Quels sont les principales difficultés rencontrées par Google avec JavaScript ?

L'un des principaux problèmes, c'est que les développeurs ne sont pas toujours bien formés sur les attentes des moteurs de recherche. Ils n'ont donc pas le SEO en tête au moment de prendre des décisions techniques. Nous essayons d'informer ce public au mieux, quel que soit son niveau de technicité et de connaissance du SEO. La formation est un gros défi. Ensuite, de plus en plus de features arrivent, les framework ne cessent d'évoluer, donc nous nous assurons qu'il y a une base SEO fiable et une panoplie d'outils disponibles pour les utiliser.
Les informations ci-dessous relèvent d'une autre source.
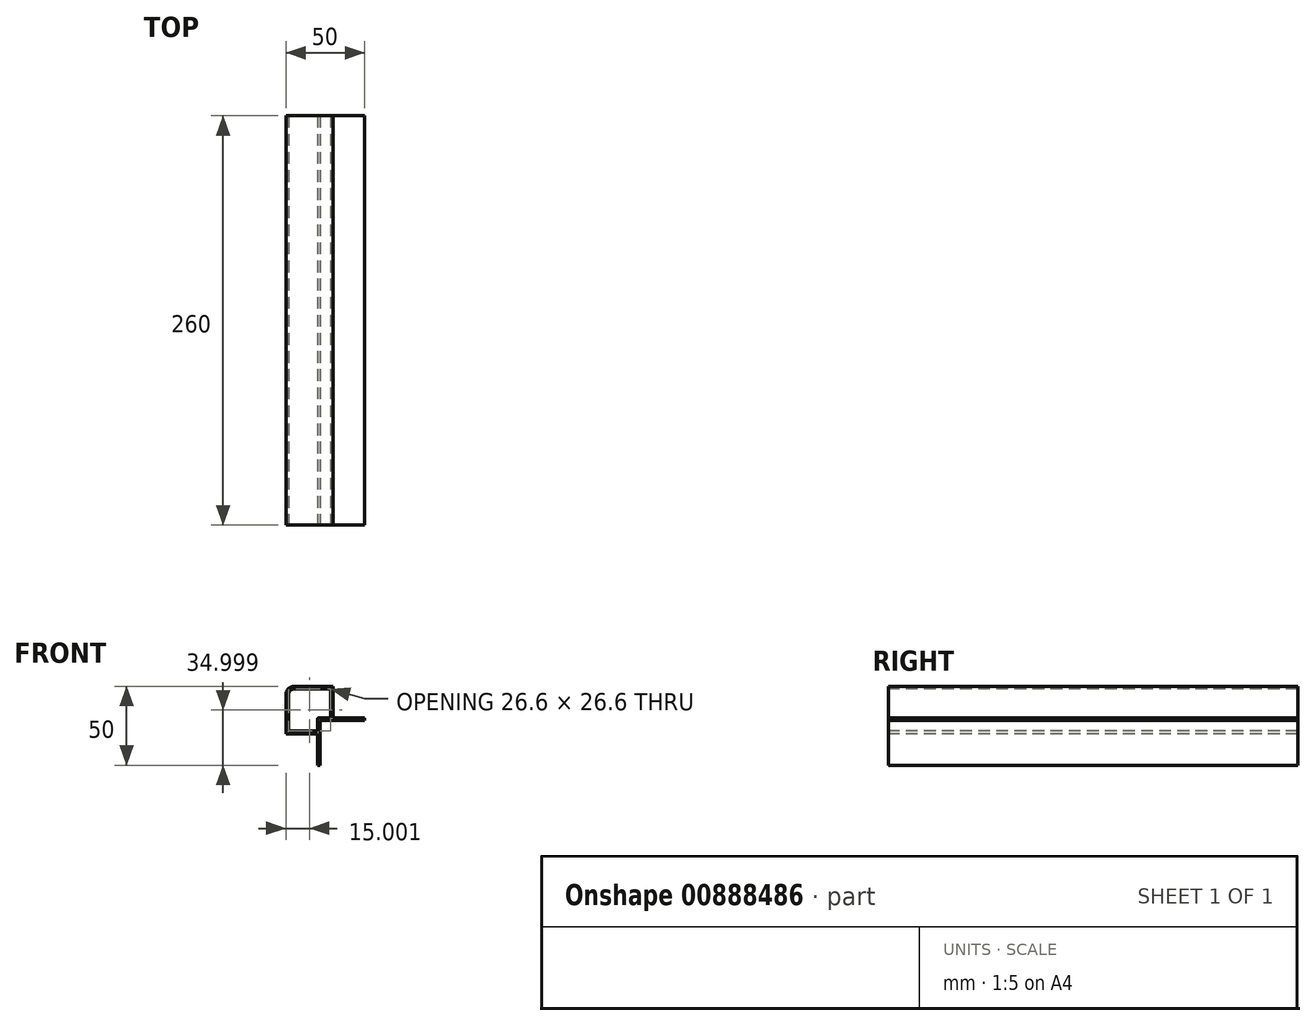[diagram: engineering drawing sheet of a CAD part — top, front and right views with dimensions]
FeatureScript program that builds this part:
annotation { "Feature Type Name" : "Feature", "Feature Type Description" : "" }
export const myFeature = defineFeature(function(context is Context, id is Id, definition is map)
    precondition{}
    {
        {
            var Q0;
            Q0=qCreatedBy(makeId("Front.planeOp"),FACE);
            var sketch = newSketch(context, id + "F0", { "sketchPlane" : qUnion([Q0])});
            skLineSegment(sketch, "E0.bottom", {"start": v(-14.05, 19.05) * mm, "end": v(10.95, 19.05) * mm});
            skLineSegment(sketch, "E0.top", {"start": v(-19.05, -10.95) * mm, "end": v(0.95, -10.95) * mm});
            skLineSegment(sketch, "E0.left", {"start": v(-19.05, 14.05) * mm, "end": v(-19.05, -10.95) * mm});
            skLineSegment(sketch, "E0.right", {"start": v(10.95, 19.05) * mm, "end": v(10.95, -0.95) * mm});
            skPoint(sketch, "E0.middle", {"position": v(-4.05, 4.05) * mm});
            skLineSegment(sketch, "E1", {"start": v(0.95, -1.95) * mm, "end": v(0.95, -9.25) * mm});
            skLineSegment(sketch, "E2", {"start": v(1.95, -0.95) * mm, "end": v(9.25, -0.95) * mm});
            skPoint(sketch, "E3.orphan", {"position": v(10.95, -10.95) * mm});
            skLineSegment(sketch, "E4", {"start": v(30.95, -0.95) * mm, "end": v(30.95, -2.65) * mm});
            skLineSegment(sketch, "E5", {"start": v(30.95, -2.65) * mm, "end": v(2.65, -2.65) * mm});
            skLineSegment(sketch, "E6", {"start": v(2.65, -2.65) * mm, "end": v(2.65, -30.95) * mm});
            skLineSegment(sketch, "E7", {"start": v(2.65, -30.95) * mm, "end": v(0.95, -30.95) * mm});
            skLineSegment(sketch, "E8.trimOffspring", {"start": v(10.95, -0.95) * mm, "end": v(30.95, -0.95) * mm});
            skLineSegment(sketch, "E9.trimOffspring", {"start": v(0.95, -10.95) * mm, "end": v(0.95, -30.95) * mm});
            skPoint(sketch, "E10.visualSharp", {"position": v(-19.05, 19.05) * mm});
            skArc(sketch, "E10.filletArc", {"start": v(-14.05, 19.05) * mm, "mid": v(-17.58, 17.58) * mm, "end": v(-19.05, 14.05) * mm});
            skLineSegment(sketch, "E11.0", {"start": v(-14.05, 17.35) * mm, "end": v(9.25, 17.35) * mm});
            skLineSegment(sketch, "E12.0", {"start": v(-17.35, 14.05) * mm, "end": v(-17.35, -9.25) * mm});
            skArc(sketch, "E12.1", {"start": v(-14.05, 17.35) * mm, "mid": v(-16.38, 16.38) * mm, "end": v(-17.35, 14.05) * mm});
            skLineSegment(sketch, "E13.0", {"start": v(9.25, 17.35) * mm, "end": v(9.25, -0.95) * mm});
            skLineSegment(sketch, "E14.0", {"start": v(-17.35, -9.25) * mm, "end": v(0.95, -9.25) * mm});
            skPoint(sketch, "E15.visualSharp", {"position": v(0.95, -0.95) * mm});
            skArc(sketch, "E15.filletArc", {"start": v(1.95, -0.95) * mm, "mid": v(1.24, -1.24) * mm, "end": v(0.95, -1.95) * mm});
            skSolve(sketch);
        }
        {
            var Q0;
            Q0=makeQuery(id+"F0.imprint","IMPRINT",FACE,{"disambiguationData":[TD([[makeQuery(id+"F0.imprint","IMPRINT",EDGE,{"derivedFrom":sQuery(id+"F0.wireOp",EDGE,"E0.bottom")}),-1.0]])]});
            extrude(context, id + "F1", {"entities" : qUnion([Q0]), "oppositeDirection" : true, "depth" : 260 * mm, "offsetDistance" : 25 * mm});
        }
    });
Aujourd'hui, un site principalement bâti en JavaScript sera-t-il bien indexé ?

Oui, il n'y a pas de problème. Mais il faut rester attentif à de nombreux points. Par exemple, il ne faut pas mettre trop de JavaScript sur les éléments les plus avancés ou les plus complexes. Il faut aussi veiller à l'organisation de la stratégie de rendering du site web. Car sur un site de contenus, il n'y a pas de bénéfice à miser sur un client side rendering. Il est possible de le faire, mais cela inclut un risque. 

Est-ce que Googlebot evergreen est capable de suivre la fréquence de crawl habituelle d'un site avec beaucoup de contenu frais ?

La présence de JavaScript n'a pas d'influence sur le budget de crawl d'un site.  

Spécialisé dans le développement web depuis 2005, Martin Splitt intègre Google, à Zurich en 2018, avec pour mission de faire la jonction entre les ingénieurs de la firme et les développeurs web. Il crée des contenus pédagogiques et prend souvent la parole sur des sujets de référencement technique auprès de la communauté SEO internationale.